Morale: si è parlato per settimane di un ponte che, con tutta probabilità, vedranno i pronipoti dei candidati.
Ma il bello è che funziona sempre: ad ogni elezione si costruisce un pezzo di ponte… elettorale.
Altro tema, più politico, era capire se le piazze pro Palestina – quelle che secondo Landini erano da “milioni in marcia” – potessero spostare voti.
Risposta semplice: no.
Cortei, slogan e scioperi generali non spostano consenso, anzi.
La linea Schlein, appiattita su Landini, Conte e sul tandem Fratoianni-Bonelli, non scalda i cuori, ed in Calabria i risultati lo dimostrano.
Le cronache della Flotilla, le manifestazioni e gli scontri non hanno portato voti; forse, paradossalmente, ne hanno regalato qualcuno al Centrodestra.
Mai come oggi Pietro Nenni avrebbe sorriso amaro pronunciando la sua famosa immagine: “Piazze piene, urne vuote”.
Mai come oggi tocchiamo con mano che aveva ragione.
In sintesi, pur rispettando i tanti che partecipano pacificamente alle manifestazioni, credo non sarebbe propriamente corretto ritenere che proprio quelle Piazze siano legate a specifiche sigle politiche, le quali, per la verità, sembrerebbero più che altro averle rincorse e cavalcate. In realtà, quelle stesse Piazze sembrerebbero rifiutare etichette partitiche, esprimendo quella diffidenza sottile tra azione politica e bisogni della popolazione che oramai da anni imperversa, e che si riflette soprattutto nel non voto.
Guardando ai numeri, Forza Italia è il primo Partito con il 17,98%, seguito da Fratelli d’Italia con l’11,64%, e dalla Lega con il 9,40%. Sul versante Campo largo il Pd ottiene il 13,59%, il Movimento 5Stelle il 6,43%, Alleanza verdi Sinistra il 3,85%.
Per quanto mi sforzi, sulla Calabria non trovo altro da dire, se non trasferire questo risultato sul piano politico nazionale.
Elly Schlein aveva immaginato il grande riscatto: Marche, Calabria, Toscana, Campania e Puglia. Un trionfo da raccontare in prima serata.
Invece, al massimo, sarà un pareggio: tre a tre.
Che tradotto in linguaggio politico significa una sola cosa: vittoria del centrodestra, che continua a reggere senza colpi di scena, dopo tre anni di governo.
E nel frattempo, il “Campo largo” resta più che altro un “Campo minato”.

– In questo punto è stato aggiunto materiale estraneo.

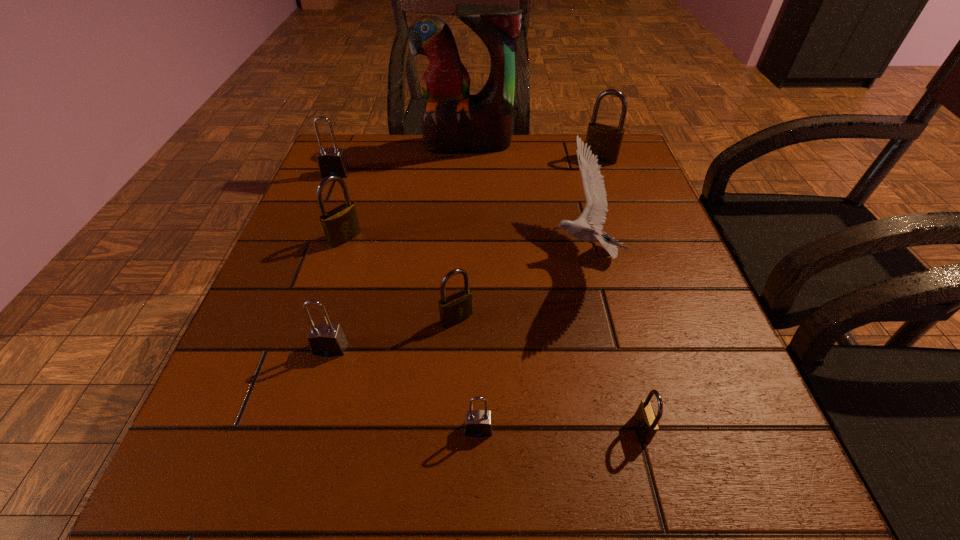
I want to click on parrot, so click(453, 121).

The width and height of the screenshot is (960, 540). I want to click on the farthest brass padlock, so tap(605, 140).

What are the coordinates of `the rightmost padlock` in the screenshot? It's located at (605, 140).

At what (x,y) coordinates should I click in order to perform the action: click on gull. Please return your answer as a coordinate pair (x, y). This screenshot has height=540, width=960. Looking at the image, I should click on (594, 214).

Where is `the second farthest padlock`? the second farthest padlock is located at coordinates (331, 161).

You are a GUI agent. You are given a task and a screenshot of the screen. Output one action in this format:
    pyautogui.click(x=<x>, y=<y>)
    Task: Click on the farthest gray padlock
    The width and height of the screenshot is (960, 540).
    Given the screenshot: What is the action you would take?
    pyautogui.click(x=331, y=161)

Where is `the third farthest padlock`? This screenshot has width=960, height=540. the third farthest padlock is located at coordinates (340, 225).

Find the location of `the third nearest brass padlock`. the third nearest brass padlock is located at coordinates (340, 225).

The height and width of the screenshot is (540, 960). Find the location of `the third nearest padlock`. the third nearest padlock is located at coordinates (325, 339).

This screenshot has height=540, width=960. What are the coordinates of `the second farthest gray padlock` in the screenshot? It's located at (325, 339).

Un Pd che prova a fare da baricentro tra Avs, 5Stelle, Italia viva, +Europa, e magari anche Azione quando ci sta, e a mediare tra baruffe quotidiane e idee agli antipodi. Una sommatoria di offerte politiche e ambizioni personali che ha come unico scopo fare 1+1+1 sperando che faccia tre, e che Meloni si fermi a due.
Crolla anche il mito grillino del “solo i nostri vincono”.
In Calabria correva un volto simbolo del Movimento, il padre del Reddito di cittadinanza, che l’ha rispolverato come “Reddito di dignità”. Ad Ancona invece Matteo Ricci, un candidato riformista del Pd.
Risultato identico: sconfitta netta.
Ma non è solo un problema di numeri.
Per vincere servono anche programmi, idee, progetti, proposte, e francamente se dovessi indicare tre quattro punti chiave di un “programma unitario” della gauche mi troverei in difficoltà.
In pratica siamo di fronte ad una miscela instabile, che ogni giorno rischia l’esplosione.
La realtà ci dice che, piaccia o non piaccia, l’Italia non è mai stata un Paese di sinistra.
Lo sanno tutti, anche se non lo dicono.
E chi prova a vincere spostandosi sempre più su temi da Centri sociali e Movimenti, proponendo più tasse, patrimoniali, più “No a tutto”, e più nostalgia del Sessantotto, non va lontano.
La gente vuole strade, lavoro, scuole, sicurezza, non conferenze sulla decrescita felice o processioni contro il “fascismo immaginario”.
E allora sì, forse il voto calabrese è solo un dettaglio nel quadro nazionale; ma un dettaglio che dice molto: la stagione delle chiacchiere è finita.
E chi a gauche non lo capisce a destinato a perdere anche le prossime politiche.